原来是那日在聚餐上,唐晓翼格外豁得出去,光是用来分酒的酒樽就被他倒满了五杯以上,而且全部喝得一滴不剩。这样搞下去酒量再好的人也撑不过,于是我们反常的老唐,在被灌下第七杯酒樽的时候,成功醉倒。
众人只当是太高兴了,也没往心里去。聚餐结束时亚瑟已经因为有事先走一步,杨氤氲和唐晓翼家隔得太远,只好让宣末郁送唐晓翼回去。至于之后发生了什么事亚瑟就不清楚了,他战战兢兢地建议葭祢直接去问当事人——宣末郁。

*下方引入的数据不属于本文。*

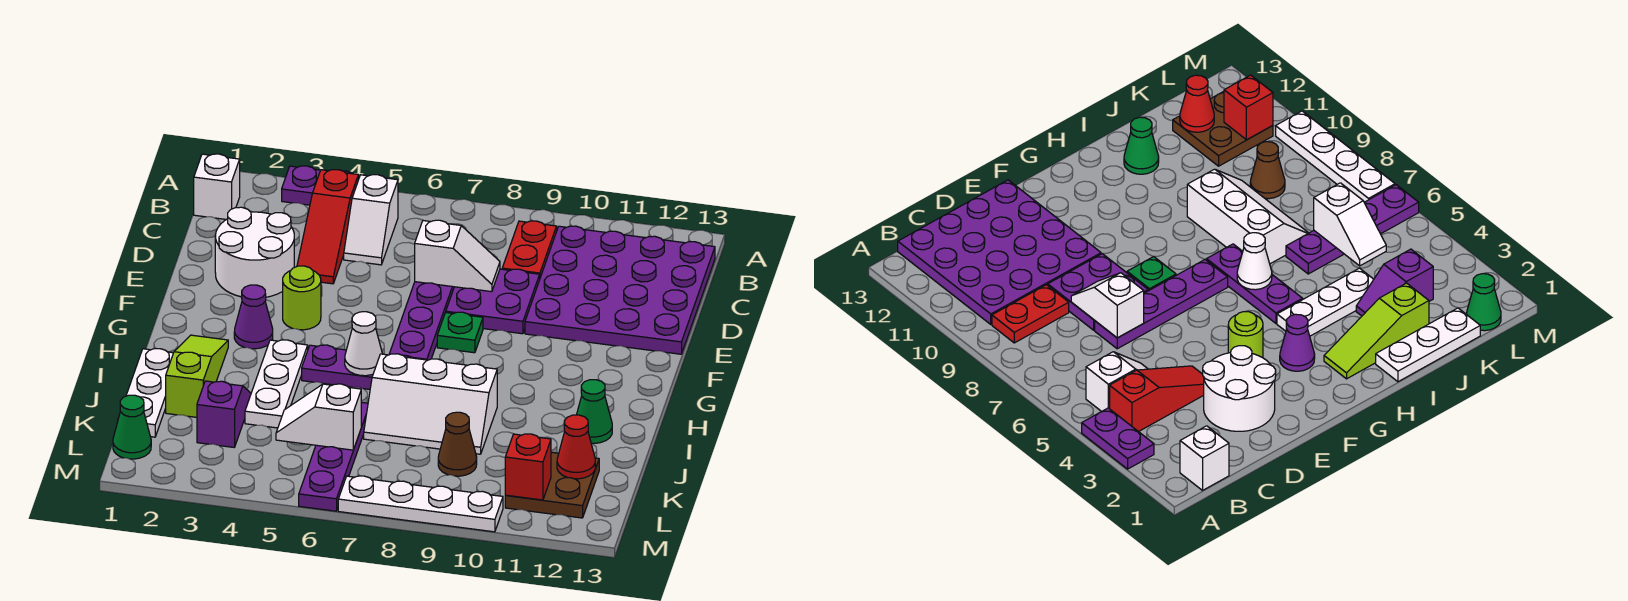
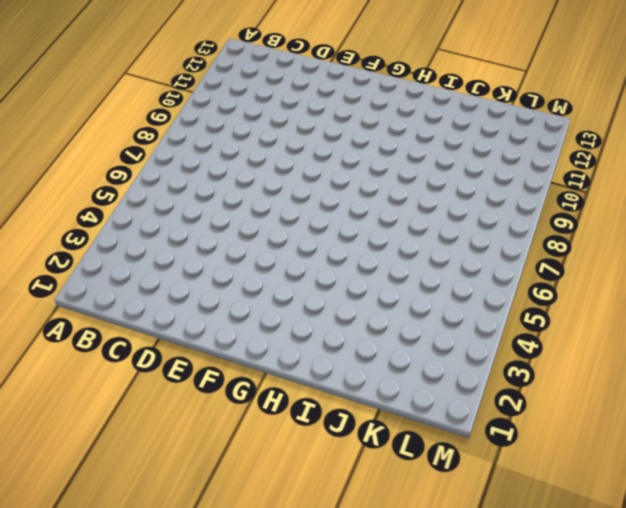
none -> purple 1x2 plate [282,166,360,205]
none -> white 1x1 brick [194,154,240,220]
none -> red 1x3 slope [297,170,358,284]

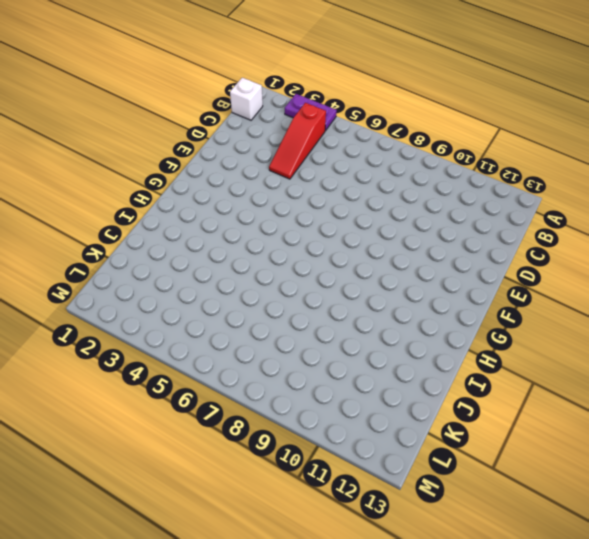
none -> white 1x2 slope [344,175,398,265]
none -> red 1x2 plate [502,221,557,277]
none -> purple 4x4 plate [525,226,715,354]

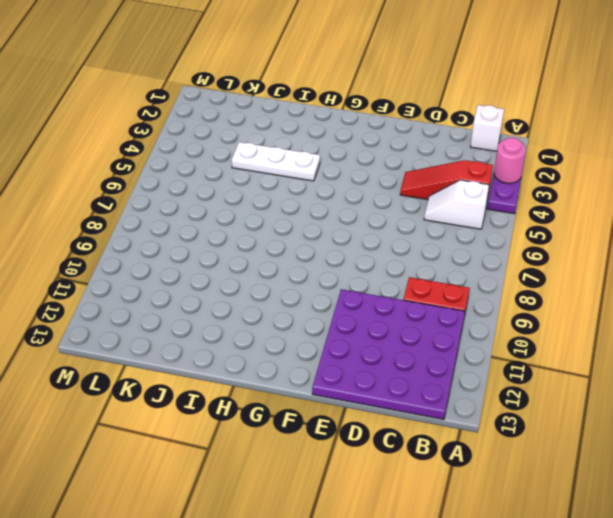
pink 1x1 round brick [494,138,526,183] -> none
none -> white 2x2 round brick [215,207,294,297]
none -> purple 1x4 plate [389,282,454,360]
none -> purple 2x2 plate [446,269,540,334]

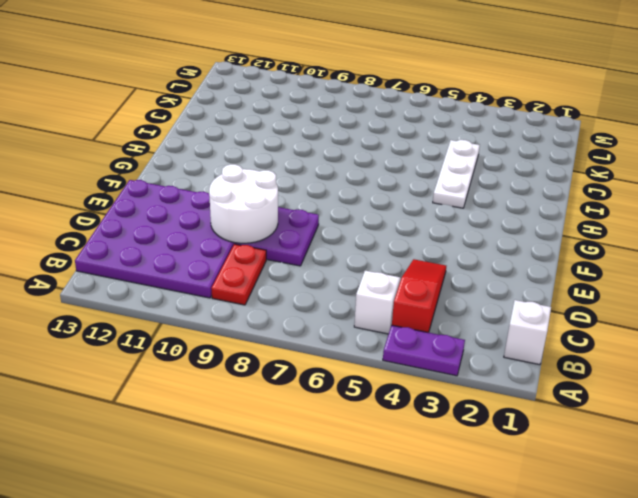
white 2x2 round brick [209,164,278,243] -> white 2x2 round brick moved to [215,207,294,297]
none -> purple 1x4 plate [389,282,454,360]
none -> lime 1x1 round brick [283,266,321,330]
none -> green 1x1 plate [437,312,483,353]

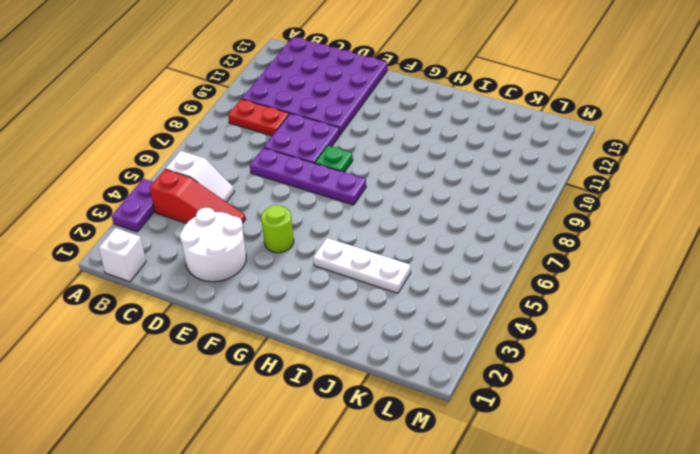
none -> purple 1x1 cone [234,285,273,349]
none -> lime 1x3 slope [166,335,228,417]
none -> purple 1x3 plate [302,345,412,389]

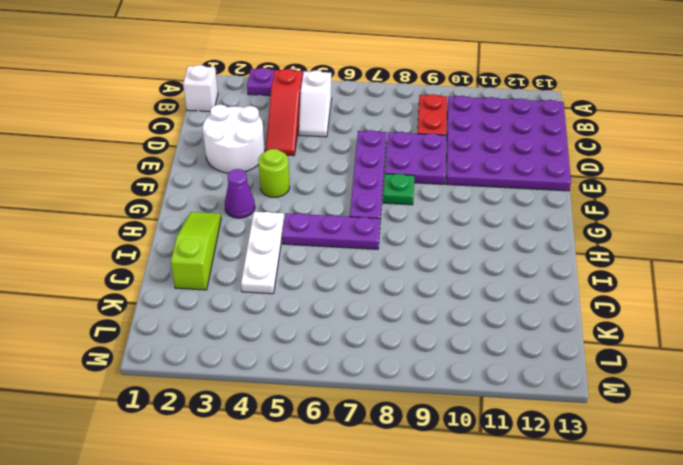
none -> white 1x3 plate [118,349,173,437]
none -> white 2x3 slope [364,354,497,454]
none -> green 1x1 cone [577,380,612,444]

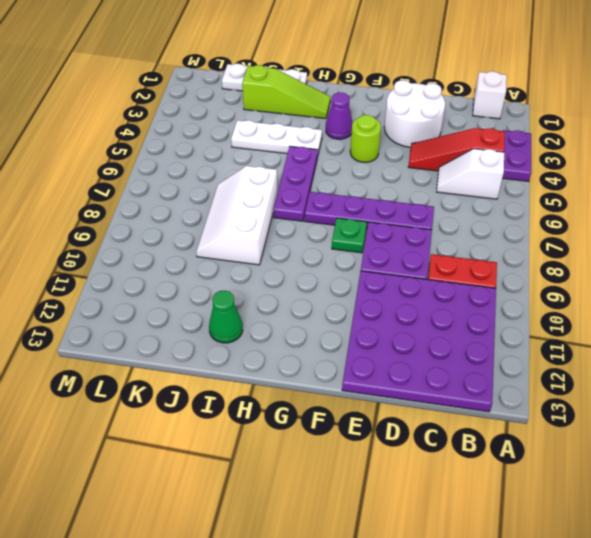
none -> purple 1x2 slope [197,381,251,447]
none -> purple 1x4 plate [299,402,368,511]
none -> brown 1x1 cone [438,412,477,476]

葭祢为难的挂了电话,在客厅里来来回回走了几十回,最后决定——敲门,撬锁,审问,三部曲get!
几分钟后,葭祢拿着坏掉的锁出现在宣末郁房间里。她吃了不小的惊,毕竟谁也没有见过如此颓唐的宣末郁。
她蜷缩在床上,抱着枕头,长发如瀑,随意地搭在肩上,一张脸消瘦了不少,亚麻色眼眸沉淀成深深的棕色。瞥着有人如此暴力的直接撬锁,她不快的撇嘴:“出去。”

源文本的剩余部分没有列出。